Carbohydrates serve various functions, including providing fuel in the form of glucose for muscles, the brain, and other organs. Additionally, the liver and muscles store the carbohydrate glycogen for energy during intense exercise. Each gram of carbohydrate provides 4 calories.

Fats, another essential dietary component, are the body’s primary energy storage and play crucial roles in thermal insulation, organ protection, and cell structure. We generally categorize them as “good” (unsaturated) and “bad” (saturated and trans) fats. Each gram of fat supplies 9 calories.

Proteins are indispensable for tissue formation, energy production, injury repair, and nutrient transportation throughout the body. Proteins consist of nine essential amino acids we must obtain through diet because the body does not produce them. Every gram of protein provides 4 calories.

Water is the human body’s most abundant component, constituting between 50 and 70 percent of total body weight. It plays pivotal roles in digestion, waste excretion, blood circulation, and temperature regulation. 

Woman hydrating before diving
Hydration can reduce the risk of decompression sickness and may also minimize cramps and fatigue. © STEPHEN FRINK

Proper hydration before and after diving is important for preventing dehydration’s adverse effects on physical performance and eliminating dissolved inert gases from body tissues.
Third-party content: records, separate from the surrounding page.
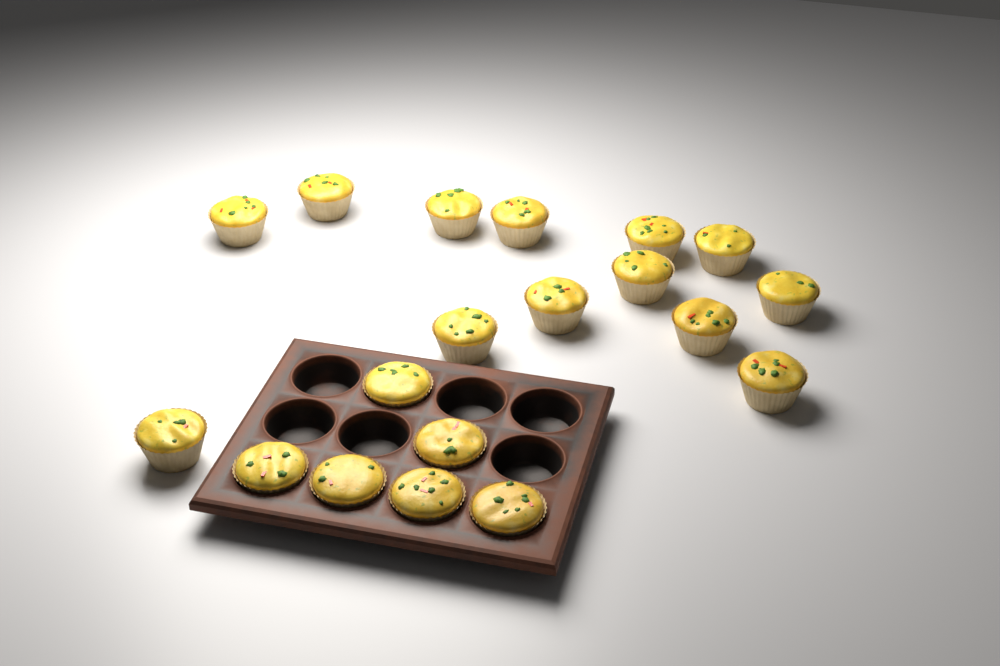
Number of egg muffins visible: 19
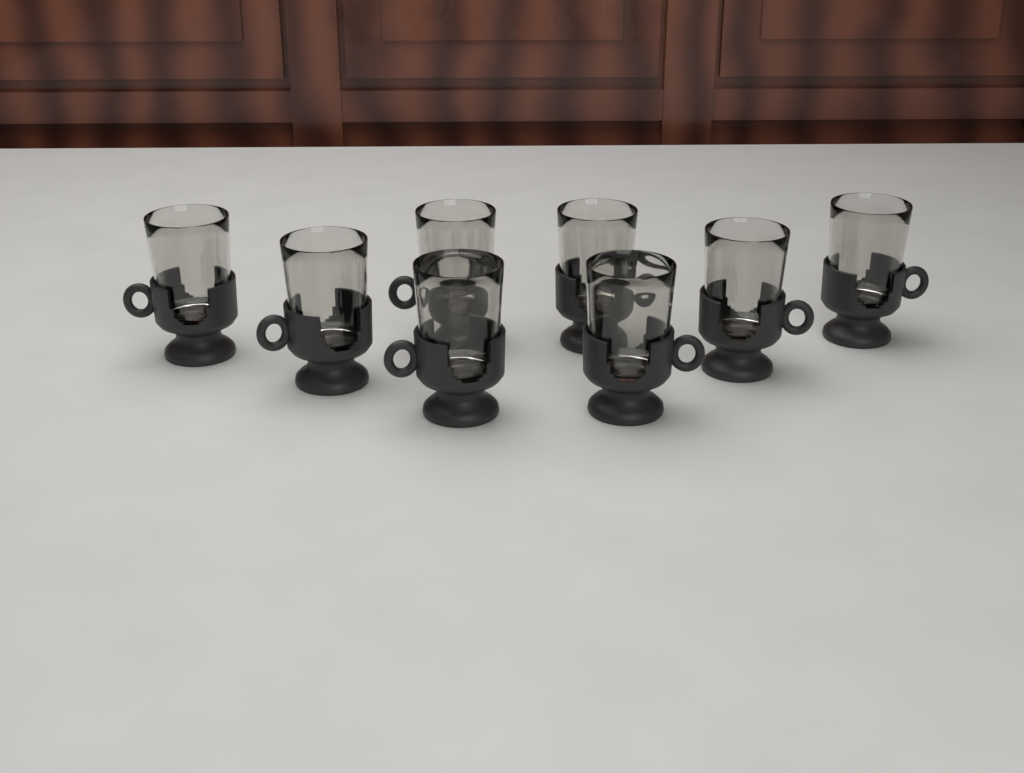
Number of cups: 8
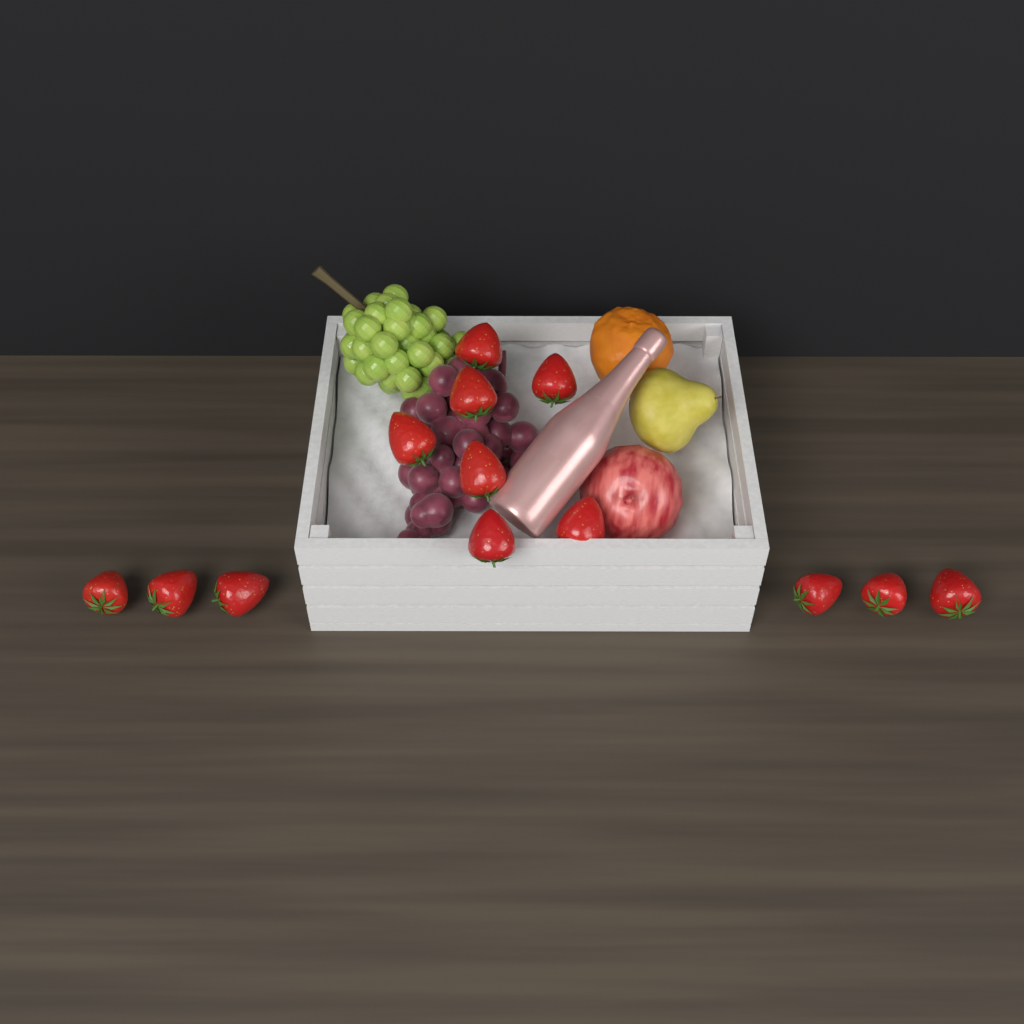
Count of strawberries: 13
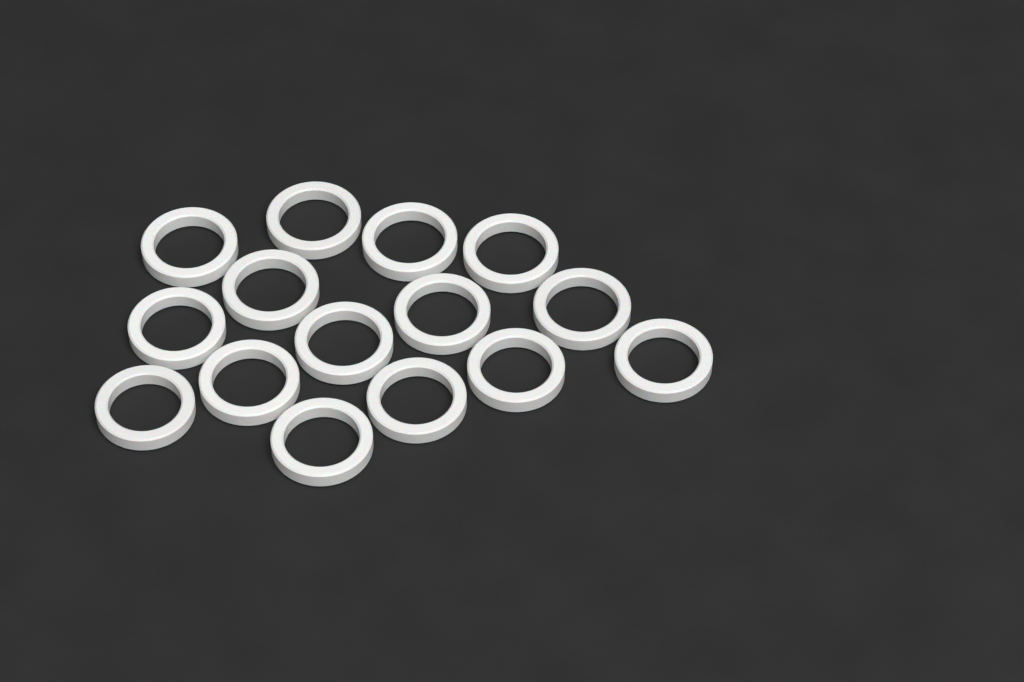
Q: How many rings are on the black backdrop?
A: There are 15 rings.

Dehydration can lead to decreased blood fluid volume, further underscoring the importance of staying adequately hydrated. It is advisable to gradually consume fluids during the day, and you may need more than usual if you are exercising or the weather is hot and humid. Proper hydration may also prevent muscle cramps and fatigue and reduce the risk of decompression sickness. The food you eat also provides a large percentage of your daily fluid requirements. Remember that overhydration can be a factor in the development of pulmonary edema.

It is best to avoid overeating, especially when diving. On the day of the dive, consider including foods rich in complex carbohydrates to maintain steady energy levels. Many people avoid heavy, fatty meals before diving to mitigate gastrointestinal discomfort. Refrain from any alcohol consumption since it affects cognitive abilities and can contribute to dehydration.

You might have an increased hunger sensation after a dive, possibly due to the need for water, but avoid overeating to satisfy that feeling. Good food choices include rice, pasta, potatoes, and fruits. Avoiding evening alcohol consumption, which can exacerbate dehydration by inhibiting the antidiuretic hormone, is especially helpful if you plan to dive the next day. 

Following these recommendations will optimize your nutrition and help ensure a safe and enjoyable dive experience.